2020-05-17 15:13:21,018:DEBUG:certbot.ocsp:OCSP certificate status for /etc/letsencrypt/live/communitygroat.co.uk/cert.pem is: OCSPCertStatus.GOOD

Thought it may be helpful. I can’t see anything in there though.

that’s all fine.
I need:
ls -l /etc/letsencrypt/renewal/
cat the file for communitygroat.co.uk

~]# ls -l /etc/letsencrypt/renewal/
total 4
-rw-r--r-- 1 root root 558 May 16 20:14 communitygroat.co.uk.conf

Do you mean the file in vhosts?

I don’t understand how that can fix this problem.

The problem (so far) seems to be that you are trying to have certbot create a single vhost config file for all those domains - but it should be nine different vhost config files.

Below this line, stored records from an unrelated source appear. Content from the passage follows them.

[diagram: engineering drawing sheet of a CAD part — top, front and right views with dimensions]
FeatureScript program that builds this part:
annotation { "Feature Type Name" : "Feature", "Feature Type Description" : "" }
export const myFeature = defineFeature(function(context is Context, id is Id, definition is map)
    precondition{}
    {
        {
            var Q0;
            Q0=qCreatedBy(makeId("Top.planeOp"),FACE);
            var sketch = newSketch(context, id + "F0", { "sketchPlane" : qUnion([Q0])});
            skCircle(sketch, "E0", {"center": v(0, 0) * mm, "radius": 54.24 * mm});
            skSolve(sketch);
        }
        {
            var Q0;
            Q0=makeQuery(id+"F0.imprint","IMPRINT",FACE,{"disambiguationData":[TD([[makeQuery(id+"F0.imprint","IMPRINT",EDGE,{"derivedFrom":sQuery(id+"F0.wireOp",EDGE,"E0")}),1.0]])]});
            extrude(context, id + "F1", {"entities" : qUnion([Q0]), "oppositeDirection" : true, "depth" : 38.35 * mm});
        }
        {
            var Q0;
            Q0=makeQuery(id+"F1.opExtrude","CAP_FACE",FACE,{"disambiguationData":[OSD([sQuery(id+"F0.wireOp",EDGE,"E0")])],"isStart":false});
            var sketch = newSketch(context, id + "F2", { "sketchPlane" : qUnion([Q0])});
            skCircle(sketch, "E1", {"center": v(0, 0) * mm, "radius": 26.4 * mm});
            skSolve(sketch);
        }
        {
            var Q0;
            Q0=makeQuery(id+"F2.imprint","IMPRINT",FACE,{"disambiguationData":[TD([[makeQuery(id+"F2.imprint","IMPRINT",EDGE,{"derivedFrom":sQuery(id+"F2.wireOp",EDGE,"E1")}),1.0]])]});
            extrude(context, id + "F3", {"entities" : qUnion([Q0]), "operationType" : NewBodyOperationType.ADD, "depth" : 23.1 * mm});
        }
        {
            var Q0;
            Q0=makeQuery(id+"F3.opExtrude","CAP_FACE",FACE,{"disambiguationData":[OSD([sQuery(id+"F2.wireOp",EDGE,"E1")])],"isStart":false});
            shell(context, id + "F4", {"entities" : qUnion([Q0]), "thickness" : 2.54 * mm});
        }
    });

No; we have seen that vhost config file already.
Please show:
cat /etc/letsencrypt/renewal/communitygroat.co.uk.conf

It would be simple, if long winded, to create separate files. Instead I simply read the docs and ran certbot --apache after installing certbot-apache as a plugin. I have used certbot with one cert on multiple domains on mail servers before but that was mostly on Debian, Stretch and Buster (9 and 10).

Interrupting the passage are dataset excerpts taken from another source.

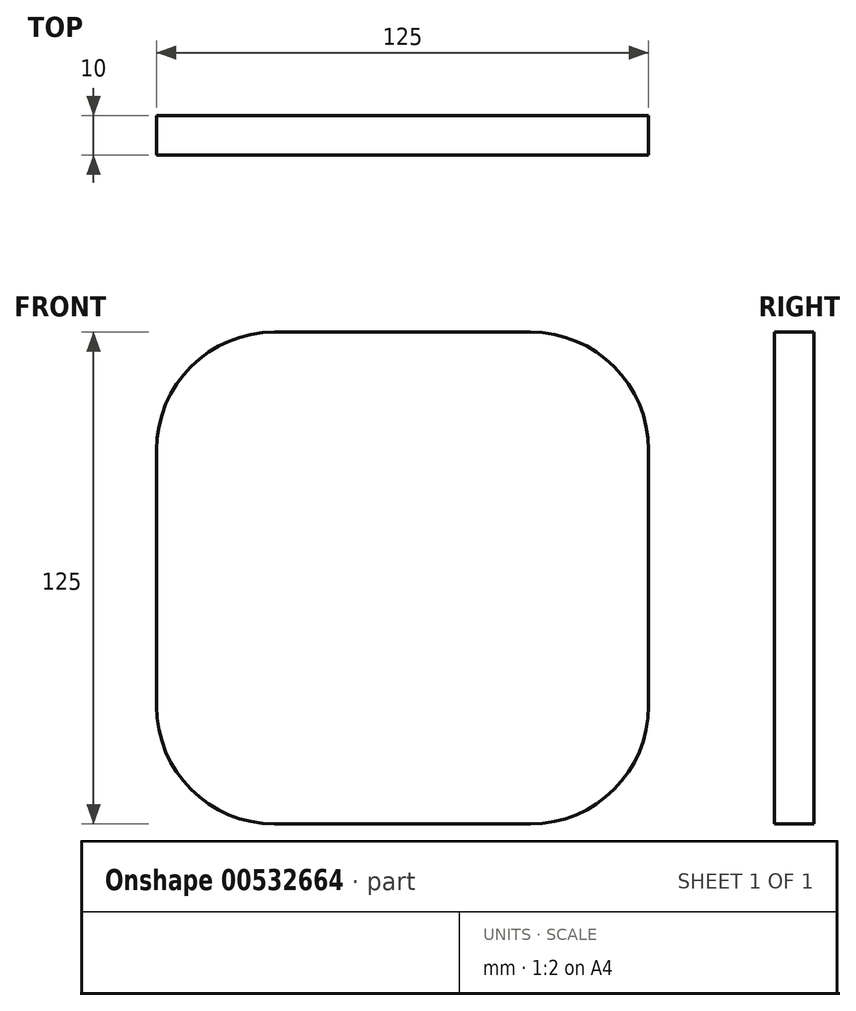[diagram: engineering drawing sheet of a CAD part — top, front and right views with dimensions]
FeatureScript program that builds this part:
annotation { "Feature Type Name" : "Feature", "Feature Type Description" : "" }
export const myFeature = defineFeature(function(context is Context, id is Id, definition is map)
    precondition{}
    {
        {
            var Q0;
            Q0=qCreatedBy(makeId("Front.planeOp"),FACE);
            var sketch = newSketch(context, id + "F0", { "sketchPlane" : qUnion([Q0])});
            skLineSegment(sketch, "E0.bottom", {"start": v(-32.5, 62.5) * mm, "end": v(32.5, 62.5) * mm});
            skLineSegment(sketch, "E0.top", {"start": v(-32.5, -62.5) * mm, "end": v(32.5, -62.5) * mm});
            skLineSegment(sketch, "E0.left", {"start": v(-62.5, 32.5) * mm, "end": v(-62.5, -32.5) * mm});
            skLineSegment(sketch, "E0.right", {"start": v(62.5, 32.5) * mm, "end": v(62.5, -32.5) * mm});
            skPoint(sketch, "E0.middle", {"position": v(0, 0) * mm});
            skPoint(sketch, "E1.visualSharp", {"position": v(-62.5, 62.5) * mm});
            skArc(sketch, "E1.filletArc", {"start": v(-32.5, 62.5) * mm, "mid": v(-53.71, 53.71) * mm, "end": v(-62.5, 32.5) * mm});
            skPoint(sketch, "E2.visualSharp", {"position": v(62.5, 62.5) * mm});
            skArc(sketch, "E2.filletArc", {"start": v(62.5, 32.5) * mm, "mid": v(53.71, 53.71) * mm, "end": v(32.5, 62.5) * mm});
            skPoint(sketch, "E3.visualSharp", {"position": v(62.5, -62.5) * mm});
            skArc(sketch, "E3.filletArc", {"start": v(32.5, -62.5) * mm, "mid": v(53.71, -53.71) * mm, "end": v(62.5, -32.5) * mm});
            skPoint(sketch, "E4.visualSharp", {"position": v(-62.5, -62.5) * mm});
            skArc(sketch, "E4.filletArc", {"start": v(-62.5, -32.5) * mm, "mid": v(-53.71, -53.71) * mm, "end": v(-32.5, -62.5) * mm});
            skSolve(sketch);
        }
        {
            var Q0;
            Q0=makeQuery(id+"F0.imprint","IMPRINT",FACE,{"disambiguationData":[TD([[makeQuery(id+"F0.imprint","IMPRINT",EDGE,{"derivedFrom":sQuery(id+"F0.wireOp",EDGE,"E0.bottom")}),-1.0]])]});
            extrude(context, id + "F1", {"entities" : qUnion([Q0]), "depth" : 10 * mm, "offsetDistance" : 25 * mm});
        }
    });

Do you want me to continue helping or are you going to follow other sources?
[a simple YES or NO will do]

~]# cat /etc/letsencrypt/renewal/communitygroat.co.uk.conf
# renew_before_expiry = 30 days
version = 1.4.0
archive_dir = /etc/letsencrypt/archive/communitygroat.co.uk
cert = /etc/letsencrypt/live/communitygroat.co.uk/cert.pem
privkey = /etc/letsencrypt/live/communitygroat.co.uk/privkey.pem
chain = /etc/letsencrypt/live/communitygroat.co.uk/chain.pem
fullchain = /etc/letsencrypt/live/communitygroat.co.uk/fullchain.pem

# Options used in the renewal process
[renewalparams]
account = 2fb3803ccd9939047524cc37d8be8e40
authenticator = apache
installer = apache
server = https://acme-v02.api.letsencrypt.org/directory

Please continue. I just thought of what the Arch Wiki was saying to show how I got to this place and add clarification if possible, not to confuse or to offend.